Blu-Ray replication is the process which most Blu-ray disks (BDs) are made. Replication involves making a glass master from the digital audio, video, or data that will be on the disk.

This glass master has the shape of the pits and lands that are used to store the data on the disk. The glass master is used to make a metal stamper, which is a negative image of the BD.

The stamper is used as part of an injection molding machine to impress the shape into liquid polycarbonate as it cools inside the mold in a process called “coining”.

The polycarbonate disk is then coated in aluminum in a process called sputtering to reflect the laser beam of the reader so the disk can be read. The disk is then coated in lacquer to protect the data from scratches and oxygen.
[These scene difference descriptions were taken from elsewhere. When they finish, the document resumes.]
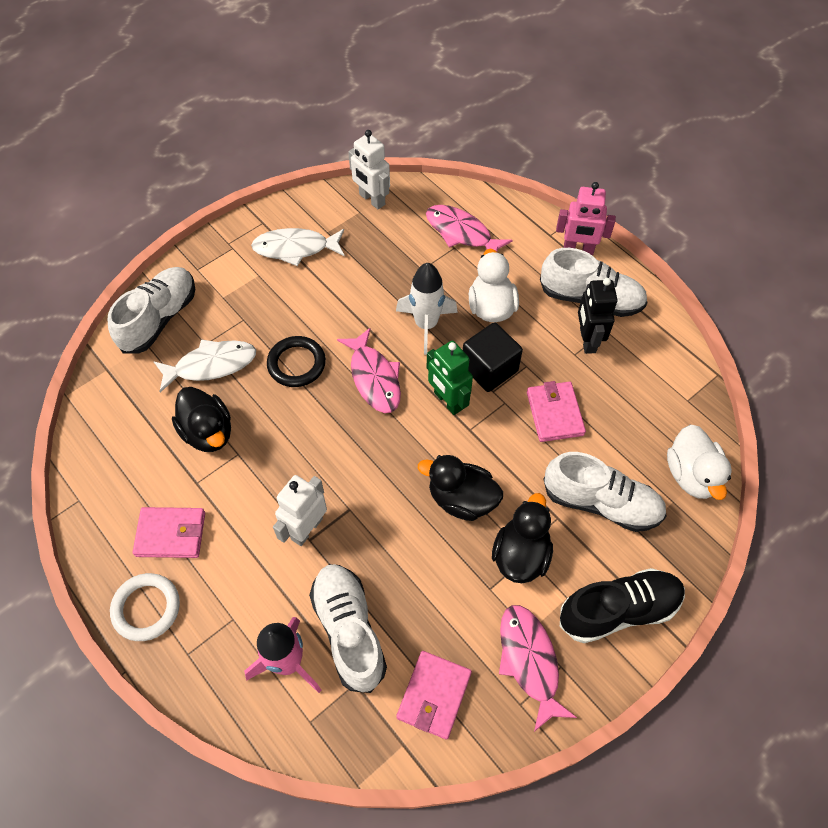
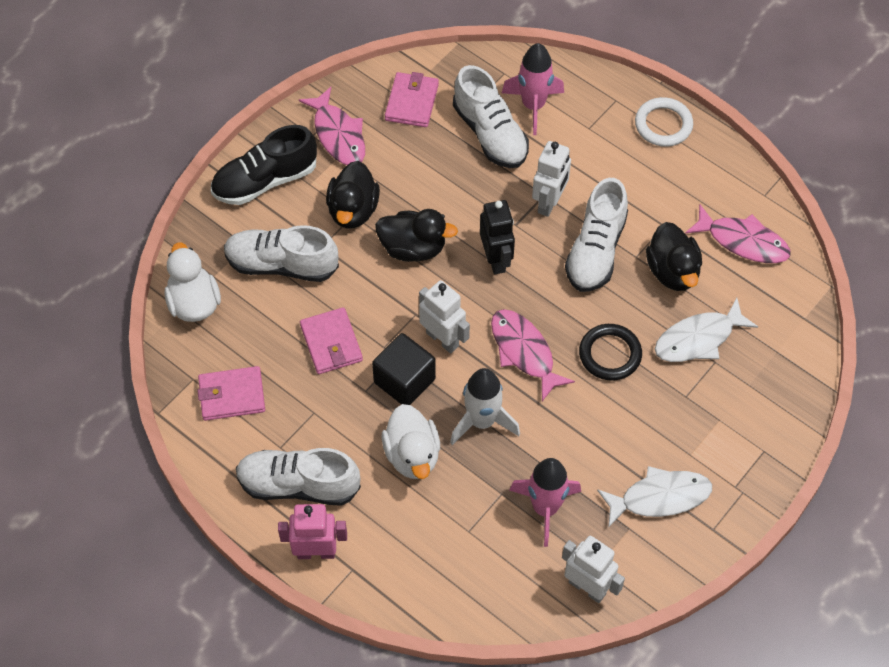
camera: 170 degrees right, 0 degrees up
(159, 319) = (777, 382): white shoe -> white shoe (595, 251)
(171, 534) = (668, 180): pink wallet -> pink wallet (232, 395)
(208, 432) = (672, 271): black duck -> black duck turned 150 degrees counterclockwise
(389, 254) = (545, 508): none -> pink rocket
(448, 401) = (442, 339): green robot -> white robot
(461, 233) = (463, 554): pink fish -> pink fish (743, 241)
(587, 340) = (301, 431): black robot -> black robot (496, 259)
If the BD is multi-layered, the other layers will be embossed into the lacquer which will then be sputtered with a semi-transparent layer of aluminum, then coated in lacquer again.

This process is repeated for each layer of data. A second type of lacquer (TDK® Super Hard Coat) is applied last to give it extra scratch resistance.

The BD is made to extremely tight tolerances for flatness, and this includes the lacquer layers. Then, finally, the BD is printed with a label. BD replication is the most efficient way to make a large number of identical BDs. The BDs produced by replication last much longer than duplicated disks.

Blu-ray Duplication

Blu-Ray disks may be duplicated by “burning” a copy of the information from one Blu-ray disk (BD) onto a recordable BD (BD-R). A laser in the recorder melts a pattern into the recordable disk that mimics the pattern of pits and lands found on a replicated BD.

BD duplication is good for making a small number of copies of a disk, but is not well suited to making large batches of BDs. Duplicated BDs do not last as long as replicated BDs, and are more prone to be damaged by things like sunlight or heat.